Published online 12 October 2004
Nucleic Acids Research, Vol. 32 No. 18 © Oxford University Press 2004; all rights reserved
Repair of U/G and U/A in DNA by UNG2-associated repair complexes takes place predominantly by short-patch repair both in proliferating and growth-arrested cells
Department of Cancer Research and Molecular Medicine, Norwegian University of Science and Technology, N-7489 Trondheim, Norway and 1 Institut National de la Santé et de la Recherche Médicale Unité 429, Hôpital Necker-Enfants Malades, 75015 Paris, France
* To whom correspondence should be addressed. Tel: +47 73598695; Fax: +47 73598801; Email: hans.krokan{at}medisin.ntnu.no
Received June 25, 2004; Revised and Accepted September 17, 2004
Nuclear uracil-DNA glycosylase UNG2 has an established role in repair of U/A pairs resulting from misincorporation of dUMP during replication.
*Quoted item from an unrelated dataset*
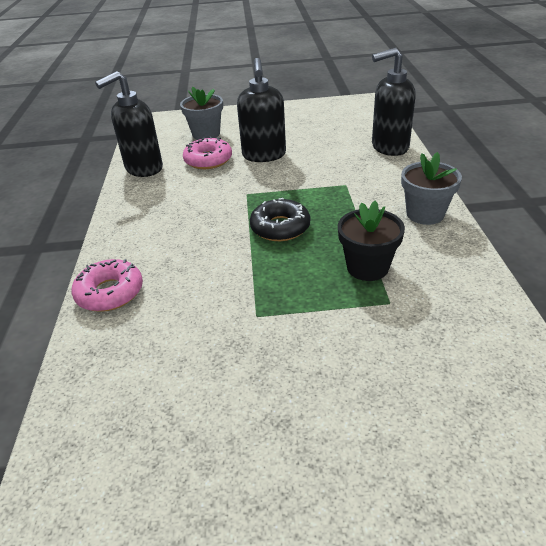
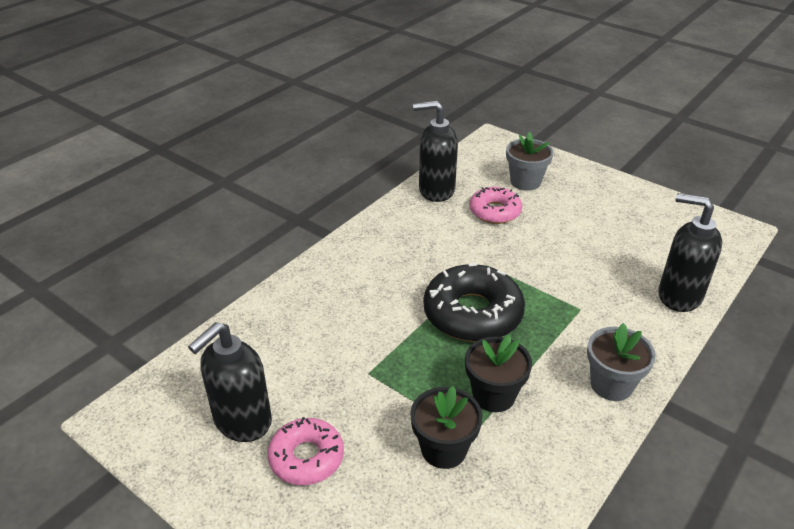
camera: 40 degrees right, 0 degrees up
pink donut [72,259,143,312] -> pink donut moved to [267,417,344,485]
black soap dispenser [237,58,286,162] -> black soap dispenser moved to [188,322,272,442]
black donut [250,198,310,241] -> black donut [423,263,525,342], size x1.62
none -> black flower pot [410,386,483,469]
In antigen-stimulated B-lymphocytes UNG2 removes uracil from U/G mispairs as part of somatic hypermutation and class switch recombination processes. Using antibodies specific for the N-terminal non-catalytic domain of UNG2, we isolated UNG2-associated repair complexes (UNG2-ARC) that carry out short-patch and long-patch base excision repair (BER). These complexes contain proteins required for both types of BER, including UNG2, APE1, POLß, POL
, XRCC1, PCNA and DNA ligase, the latter detected as activity. Short-patch repair was the predominant mechanism both in extracts and UNG2-ARC from proliferating and less BER-proficient growth-arrested cells. Repair of U/G mispairs and U/A pairs was completely inhibited by neutralizing UNG-antibodies, but whereas added recombinant SMUG1 could partially restore repair of U/G mispairs, it was unable to restore repair of U/A pairs in UNG2-ARC. Neutralizing antibodies to APE1 and POLß, and depletion of XRCC1 strongly reduced short-patch BER, and a fraction of long-patch repair was POLß dependent. In conclusion, UNG2 is present in preassembled complexes proficient in BER. Furthermore, UNG2 is the major enzyme initiating BER of deaminated cytosine (U/G), and possibly the sole enzyme initiating BER of misincorporated uracil (U/A).